*What is needed*
Would you copy the entries that follow exactly, leaving out every picture?

##### Given records #####

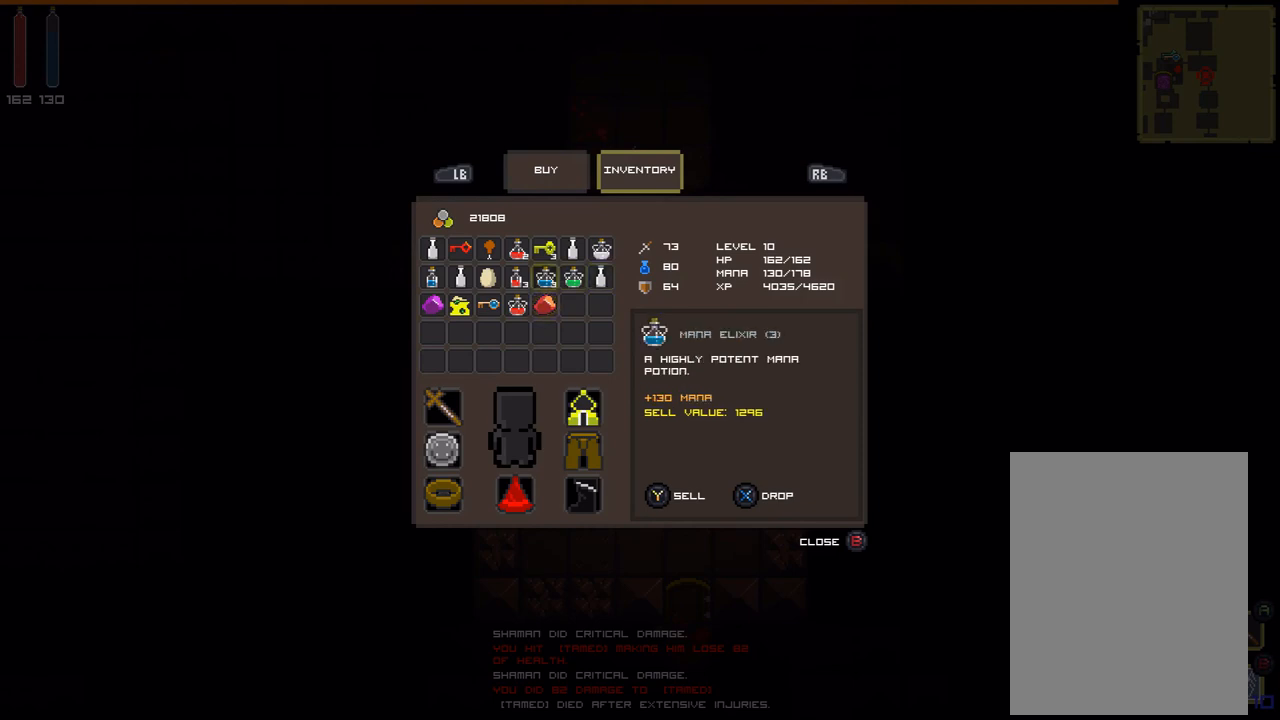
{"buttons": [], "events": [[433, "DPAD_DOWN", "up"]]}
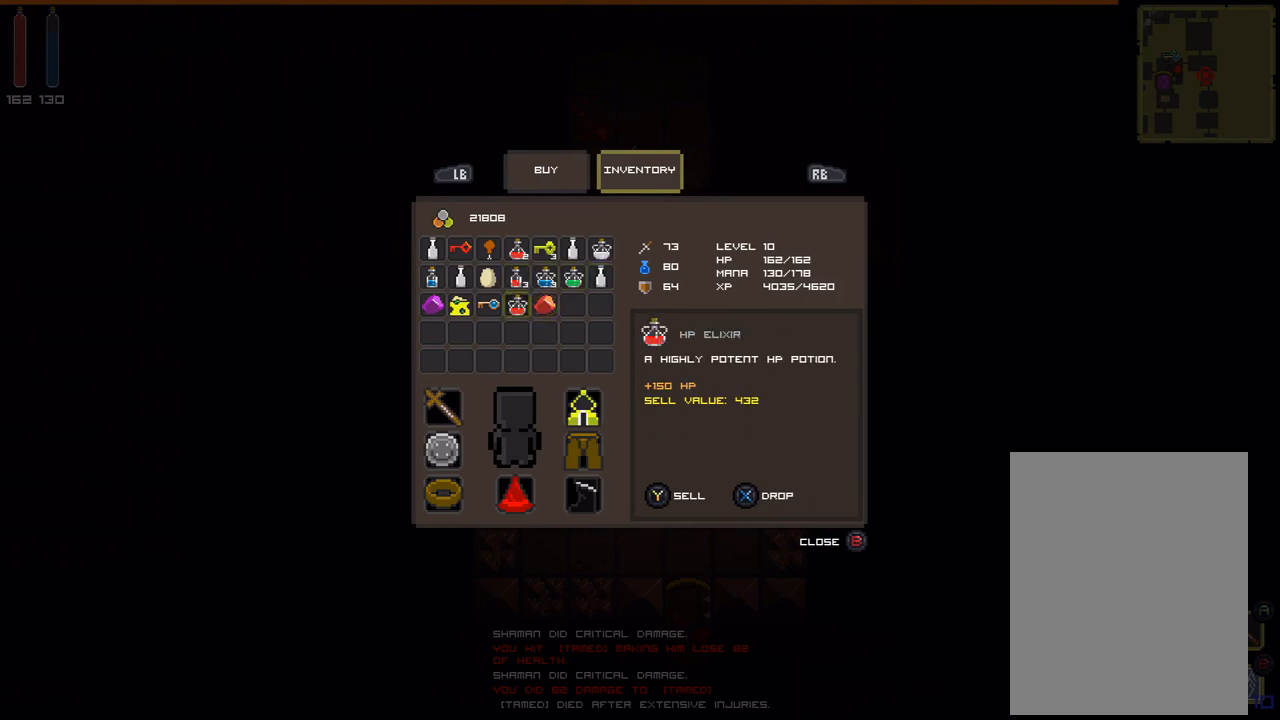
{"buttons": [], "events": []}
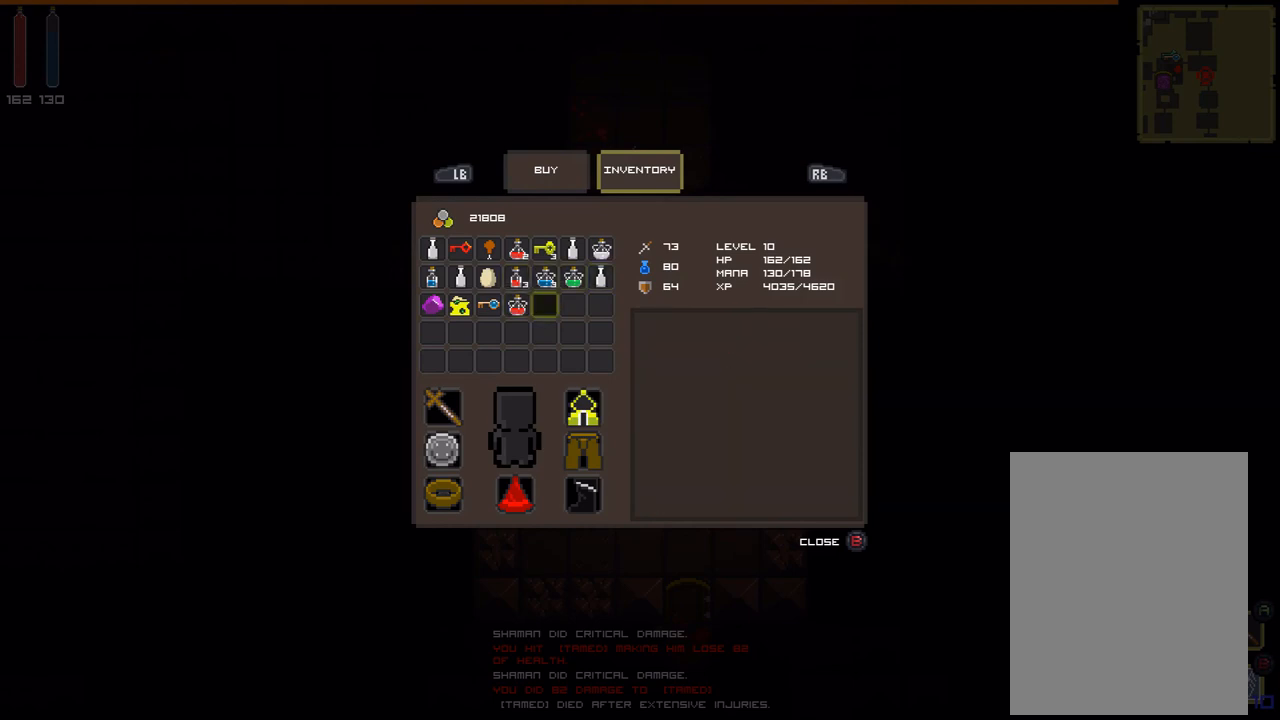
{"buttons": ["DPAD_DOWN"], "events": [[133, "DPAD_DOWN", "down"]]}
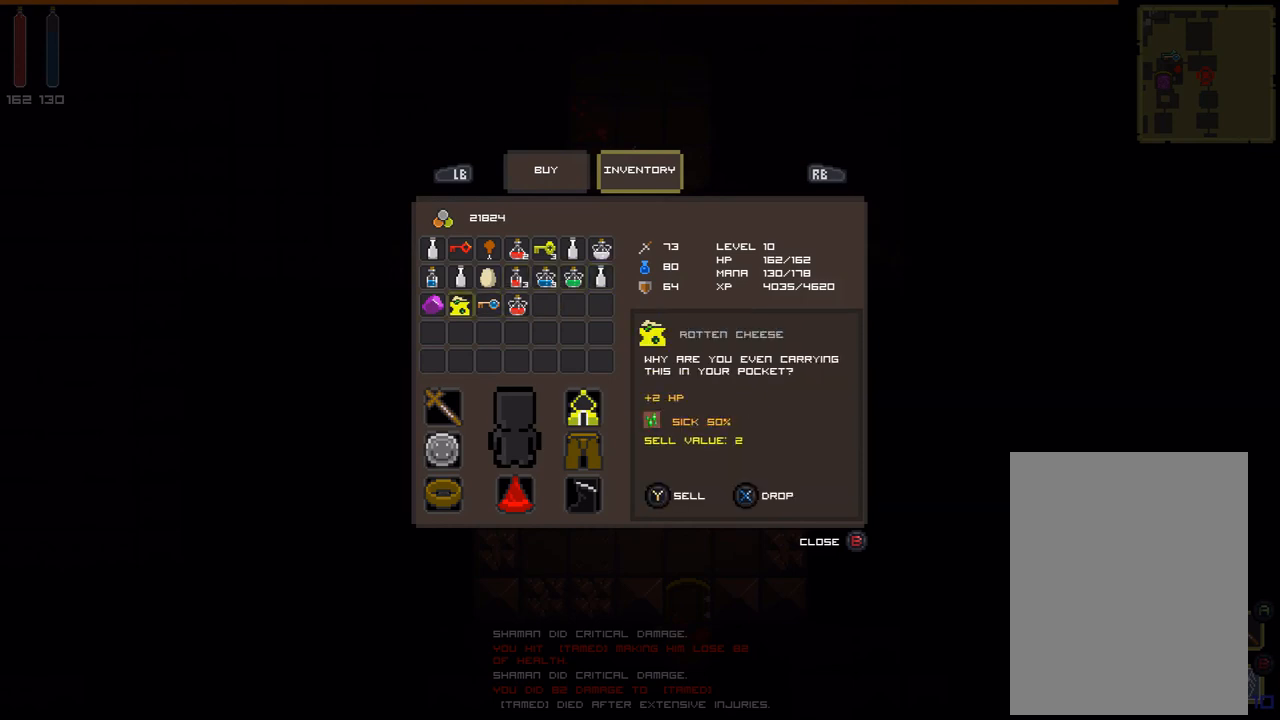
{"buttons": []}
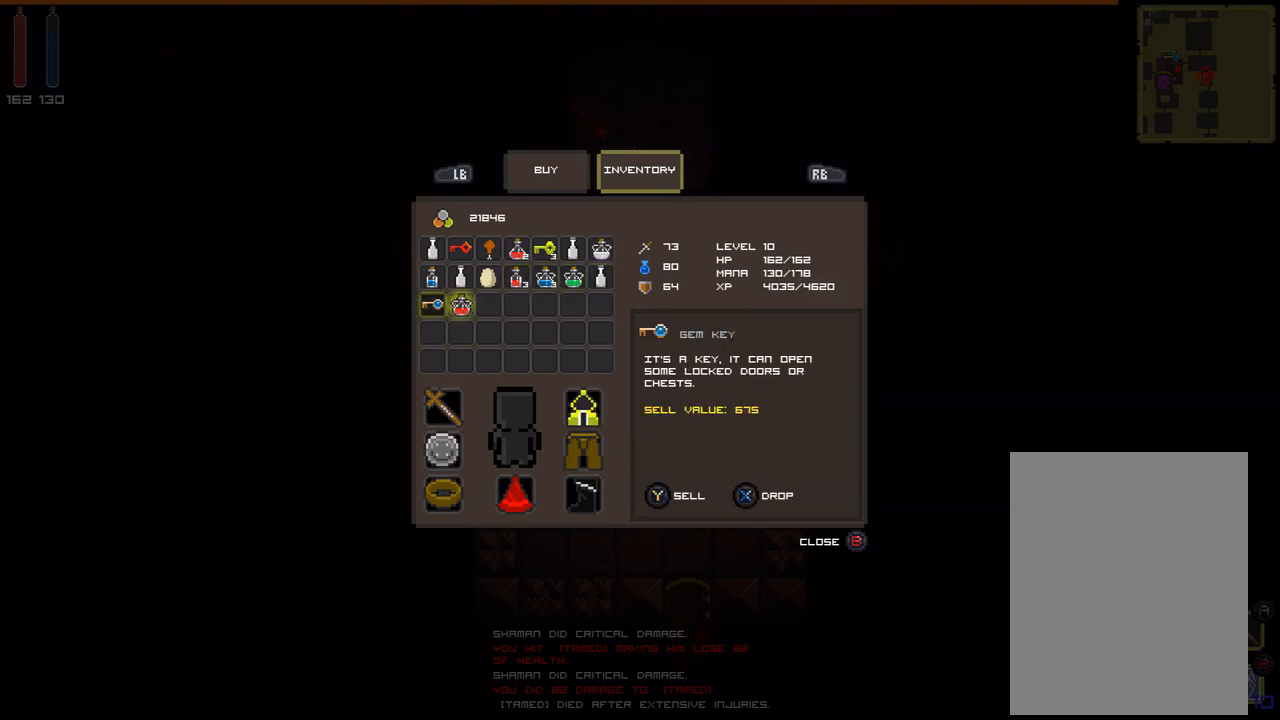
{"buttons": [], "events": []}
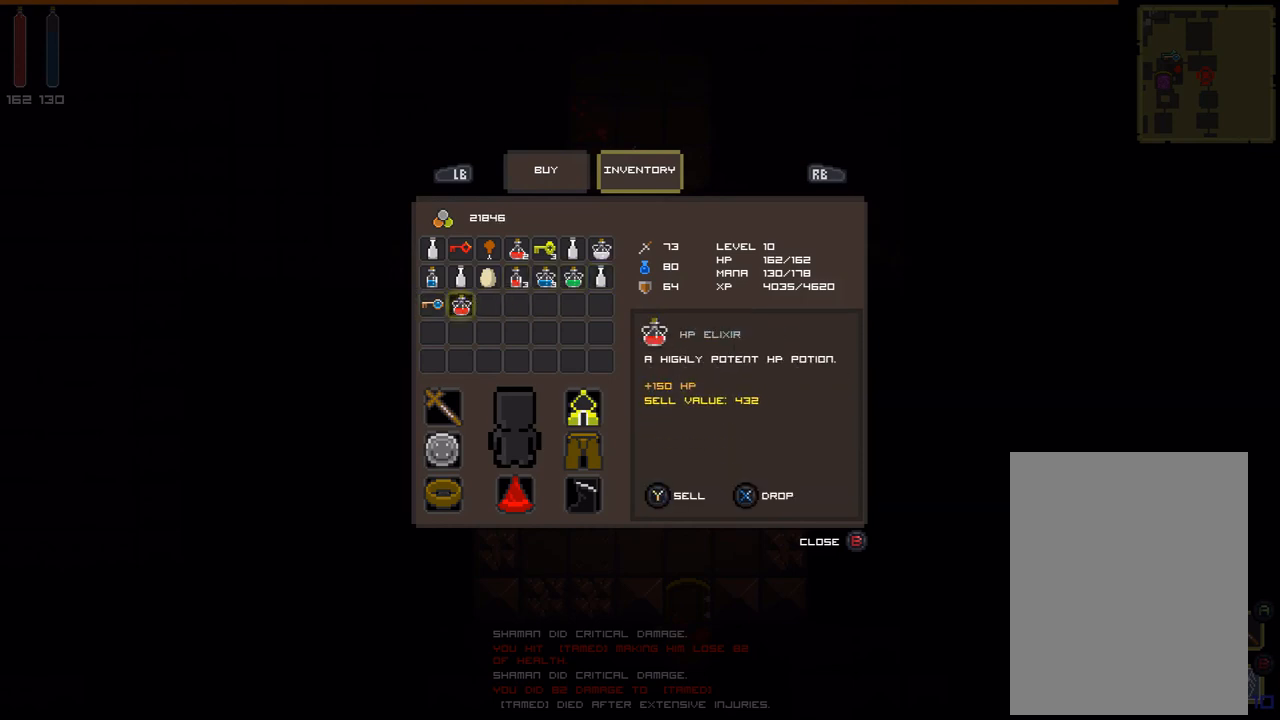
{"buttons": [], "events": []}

#####

*Result below*
{"buttons": [], "events": [[433, "DPAD_DOWN", "up"]]}
{"buttons": [], "events": []}
{"buttons": ["DPAD_DOWN"], "events": [[133, "DPAD_DOWN", "down"]]}
{"buttons": []}
{"buttons": [], "events": []}
{"buttons": [], "events": []}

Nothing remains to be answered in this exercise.